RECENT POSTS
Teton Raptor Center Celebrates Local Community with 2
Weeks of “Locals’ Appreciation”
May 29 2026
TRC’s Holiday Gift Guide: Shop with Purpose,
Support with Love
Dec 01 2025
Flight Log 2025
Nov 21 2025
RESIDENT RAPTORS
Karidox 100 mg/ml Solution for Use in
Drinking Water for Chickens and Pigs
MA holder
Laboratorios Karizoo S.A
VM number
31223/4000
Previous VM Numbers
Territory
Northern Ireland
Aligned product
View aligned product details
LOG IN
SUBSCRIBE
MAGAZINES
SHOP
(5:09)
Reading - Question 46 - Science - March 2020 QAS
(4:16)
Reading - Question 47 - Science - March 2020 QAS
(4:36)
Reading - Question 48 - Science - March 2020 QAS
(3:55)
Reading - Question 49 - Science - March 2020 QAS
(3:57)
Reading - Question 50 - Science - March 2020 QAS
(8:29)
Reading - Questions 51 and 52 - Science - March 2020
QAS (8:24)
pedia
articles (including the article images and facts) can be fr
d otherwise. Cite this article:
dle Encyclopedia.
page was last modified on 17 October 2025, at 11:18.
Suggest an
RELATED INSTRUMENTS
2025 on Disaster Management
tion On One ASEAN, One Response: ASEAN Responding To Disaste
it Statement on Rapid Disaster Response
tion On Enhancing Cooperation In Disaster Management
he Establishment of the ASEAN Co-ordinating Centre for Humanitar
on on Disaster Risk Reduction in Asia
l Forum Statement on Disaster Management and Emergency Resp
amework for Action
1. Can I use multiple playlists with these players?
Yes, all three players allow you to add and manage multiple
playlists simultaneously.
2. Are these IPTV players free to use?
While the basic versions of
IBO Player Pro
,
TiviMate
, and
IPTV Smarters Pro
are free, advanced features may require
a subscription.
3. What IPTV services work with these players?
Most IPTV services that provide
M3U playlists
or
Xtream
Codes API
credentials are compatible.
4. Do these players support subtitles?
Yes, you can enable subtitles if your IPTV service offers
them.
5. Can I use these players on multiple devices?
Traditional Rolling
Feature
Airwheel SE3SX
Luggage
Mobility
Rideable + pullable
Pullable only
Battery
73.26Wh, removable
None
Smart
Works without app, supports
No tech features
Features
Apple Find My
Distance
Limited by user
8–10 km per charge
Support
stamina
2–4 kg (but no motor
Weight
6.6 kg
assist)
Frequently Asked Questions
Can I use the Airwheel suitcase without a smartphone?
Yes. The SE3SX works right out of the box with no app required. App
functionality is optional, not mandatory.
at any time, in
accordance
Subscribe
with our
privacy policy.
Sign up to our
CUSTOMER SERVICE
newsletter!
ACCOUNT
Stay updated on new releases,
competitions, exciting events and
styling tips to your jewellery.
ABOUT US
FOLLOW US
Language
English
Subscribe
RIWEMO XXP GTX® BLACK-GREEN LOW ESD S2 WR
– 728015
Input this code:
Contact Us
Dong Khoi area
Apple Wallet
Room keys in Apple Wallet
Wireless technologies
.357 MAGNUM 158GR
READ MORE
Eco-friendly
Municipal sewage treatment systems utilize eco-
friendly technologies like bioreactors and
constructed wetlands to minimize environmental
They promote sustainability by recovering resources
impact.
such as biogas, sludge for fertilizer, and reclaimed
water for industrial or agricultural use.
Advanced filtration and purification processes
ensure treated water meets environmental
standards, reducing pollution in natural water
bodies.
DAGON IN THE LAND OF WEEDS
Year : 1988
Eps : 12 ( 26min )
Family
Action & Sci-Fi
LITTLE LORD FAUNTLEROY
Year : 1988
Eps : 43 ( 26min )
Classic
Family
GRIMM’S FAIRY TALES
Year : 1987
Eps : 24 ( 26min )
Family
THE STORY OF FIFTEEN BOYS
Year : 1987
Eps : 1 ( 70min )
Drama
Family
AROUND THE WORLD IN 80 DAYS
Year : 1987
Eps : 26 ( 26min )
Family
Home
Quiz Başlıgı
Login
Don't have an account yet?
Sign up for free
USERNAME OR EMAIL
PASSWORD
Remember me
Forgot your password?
========
— Task details —
Each entry needs to be transcribed exactly.

— The completed task —
RECENT POSTS
Teton Raptor Center Celebrates Local Community with 2
Weeks of “Locals’ Appreciation”
May 29 2026
TRC’s Holiday Gift Guide: Shop with Purpose,
Support with Love
Dec 01 2025
Flight Log 2025
Nov 21 2025
RESIDENT RAPTORS
Karidox 100 mg/ml Solution for Use in
Drinking Water for Chickens and Pigs
MA holder
Laboratorios Karizoo S.A
VM number
31223/4000
Previous VM Numbers
Territory
Northern Ireland
Aligned product
View aligned product details
LOG IN
SUBSCRIBE
MAGAZINES
SHOP
(5:09)
Reading - Question 46 - Science - March 2020 QAS
(4:16)
Reading - Question 47 - Science - March 2020 QAS
(4:36)
Reading - Question 48 - Science - March 2020 QAS
(3:55)
Reading - Question 49 - Science - March 2020 QAS
(3:57)
Reading - Question 50 - Science - March 2020 QAS
(8:29)
Reading - Questions 51 and 52 - Science - March 2020
QAS (8:24)
pedia
articles (including the article images and facts) can be fr
d otherwise. Cite this article:
dle Encyclopedia.
page was last modified on 17 October 2025, at 11:18.
Suggest an
RELATED INSTRUMENTS
2025 on Disaster Management
tion On One ASEAN, One Response: ASEAN Responding To Disaste
it Statement on Rapid Disaster Response
tion On Enhancing Cooperation In Disaster Management
he Establishment of the ASEAN Co-ordinating Centre for Humanitar
on on Disaster Risk Reduction in Asia
l Forum Statement on Disaster Management and Emergency Resp
amework for Action
1. Can I use multiple playlists with these players?
Yes, all three players allow you to add and manage multiple
playlists simultaneously.
2. Are these IPTV players free to use?
While the basic versions of
IBO Player Pro
,
TiviMate
, and
IPTV Smarters Pro
are free, advanced features may require
a subscription.
3. What IPTV services work with these players?
Most IPTV services that provide
M3U playlists
or
Xtream
Codes API
credentials are compatible.
4. Do these players support subtitles?
Yes, you can enable subtitles if your IPTV service offers
them.
5. Can I use these players on multiple devices?
Traditional Rolling
Feature
Airwheel SE3SX
Luggage
Mobility
Rideable + pullable
Pullable only
Battery
73.26Wh, removable
None
Smart
Works without app, supports
No tech features
Features
Apple Find My
Distance
Limited by user
8–10 km per charge
Support
stamina
2–4 kg (but no motor
Weight
6.6 kg
assist)
Frequently Asked Questions
Can I use the Airwheel suitcase without a smartphone?
Yes. The SE3SX works right out of the box with no app required. App
functionality is optional, not mandatory.
at any time, in
accordance
Subscribe
with our
privacy policy.
Sign up to our
CUSTOMER SERVICE
newsletter!
ACCOUNT
Stay updated on new releases,
competitions, exciting events and
styling tips to your jewellery.
ABOUT US
FOLLOW US
Language
English
Subscribe
RIWEMO XXP GTX® BLACK-GREEN LOW ESD S2 WR
– 728015
Input this code:
Contact Us
Dong Khoi area
Apple Wallet
Room keys in Apple Wallet
Wireless technologies
.357 MAGNUM 158GR
READ MORE
Eco-friendly
Municipal sewage treatment systems utilize eco-
friendly technologies like bioreactors and
constructed wetlands to minimize environmental
They promote sustainability by recovering resources
impact.
such as biogas, sludge for fertilizer, and reclaimed
water for industrial or agricultural use.
Advanced filtration and purification processes
ensure treated water meets environmental
standards, reducing pollution in natural water
bodies.
DAGON IN THE LAND OF WEEDS
Year : 1988
Eps : 12 ( 26min )
Family
Action & Sci-Fi
LITTLE LORD FAUNTLEROY
Year : 1988
Eps : 43 ( 26min )
Classic
Family
GRIMM’S FAIRY TALES
Year : 1987
Eps : 24 ( 26min )
Family
THE STORY OF FIFTEEN BOYS
Year : 1987
Eps : 1 ( 70min )
Drama
Family
AROUND THE WORLD IN 80 DAYS
Year : 1987
Eps : 26 ( 26min )
Family
Home
Quiz Başlıgı
Login
Don't have an account yet?
Sign up for free
USERNAME OR EMAIL
PASSWORD
Remember me
Forgot your password?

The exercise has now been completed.